Scatter graph of proliferation indices comparing values determined by differential absorption color image analysis with visual counts of the same image field.

The validity of this method was examined by comparing proliferation indices obtained by image analysis with indices obtained by visual counting of the same image field in regions of tumor tissue having varying degrees of proliferation. As shown in Figure 2, there was a strong correlation between the two methods (correlation coefficient = 0.96) and this correlation was linear (correlation coefficient = 0.86) as expected. A systematic undercount of nuclei by the image analysis method (data not shown) produces the largest variation in the two methods, due in part to the inability to accurately determine a nuclear count when nuclei touch one another. Hence, the image analysis method required thin sections to minimize this problem.

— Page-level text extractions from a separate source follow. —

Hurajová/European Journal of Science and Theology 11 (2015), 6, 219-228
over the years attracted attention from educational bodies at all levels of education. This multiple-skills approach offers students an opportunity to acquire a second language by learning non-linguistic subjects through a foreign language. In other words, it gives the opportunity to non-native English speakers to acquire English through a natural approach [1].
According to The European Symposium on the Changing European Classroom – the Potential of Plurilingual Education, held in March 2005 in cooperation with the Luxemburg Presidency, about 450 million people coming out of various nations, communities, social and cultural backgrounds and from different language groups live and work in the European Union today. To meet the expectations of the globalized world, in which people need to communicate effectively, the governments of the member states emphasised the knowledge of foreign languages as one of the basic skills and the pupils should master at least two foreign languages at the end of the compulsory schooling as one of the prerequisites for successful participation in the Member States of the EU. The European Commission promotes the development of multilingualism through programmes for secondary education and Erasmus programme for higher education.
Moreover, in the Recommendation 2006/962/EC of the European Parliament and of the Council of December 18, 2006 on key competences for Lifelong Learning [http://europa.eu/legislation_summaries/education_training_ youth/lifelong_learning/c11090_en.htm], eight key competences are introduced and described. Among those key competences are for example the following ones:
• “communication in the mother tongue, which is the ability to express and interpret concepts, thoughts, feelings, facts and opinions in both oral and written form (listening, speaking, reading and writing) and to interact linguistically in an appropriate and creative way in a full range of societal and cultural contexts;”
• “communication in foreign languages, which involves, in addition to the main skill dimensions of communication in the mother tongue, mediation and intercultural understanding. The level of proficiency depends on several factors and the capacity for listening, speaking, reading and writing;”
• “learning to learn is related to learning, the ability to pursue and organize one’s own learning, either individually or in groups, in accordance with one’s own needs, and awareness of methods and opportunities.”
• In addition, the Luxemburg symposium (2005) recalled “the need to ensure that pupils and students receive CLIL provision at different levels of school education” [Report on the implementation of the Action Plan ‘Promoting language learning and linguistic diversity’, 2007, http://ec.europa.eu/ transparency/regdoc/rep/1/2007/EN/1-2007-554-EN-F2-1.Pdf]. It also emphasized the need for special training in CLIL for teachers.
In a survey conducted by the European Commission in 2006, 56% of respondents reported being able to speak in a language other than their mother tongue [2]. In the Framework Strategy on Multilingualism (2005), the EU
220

In addition to accuracy, the differential absorption method is rapid and widely applicable. Typically, a study of 100 sections at 10 images each can be analyzed in a few hours. The operator need only select an area, focus, and initiate the program. Any marker that can be labeled with a colored reaction product can be analyzed. To date, the method has been applied to two stain systems. Multistain analysis is currently being developed. With wider use and awareness, differential absorption color image analysis can be a powerful method in modern pathology for providing easy and accurate morphometric analysis of routinely prepared tissue sections.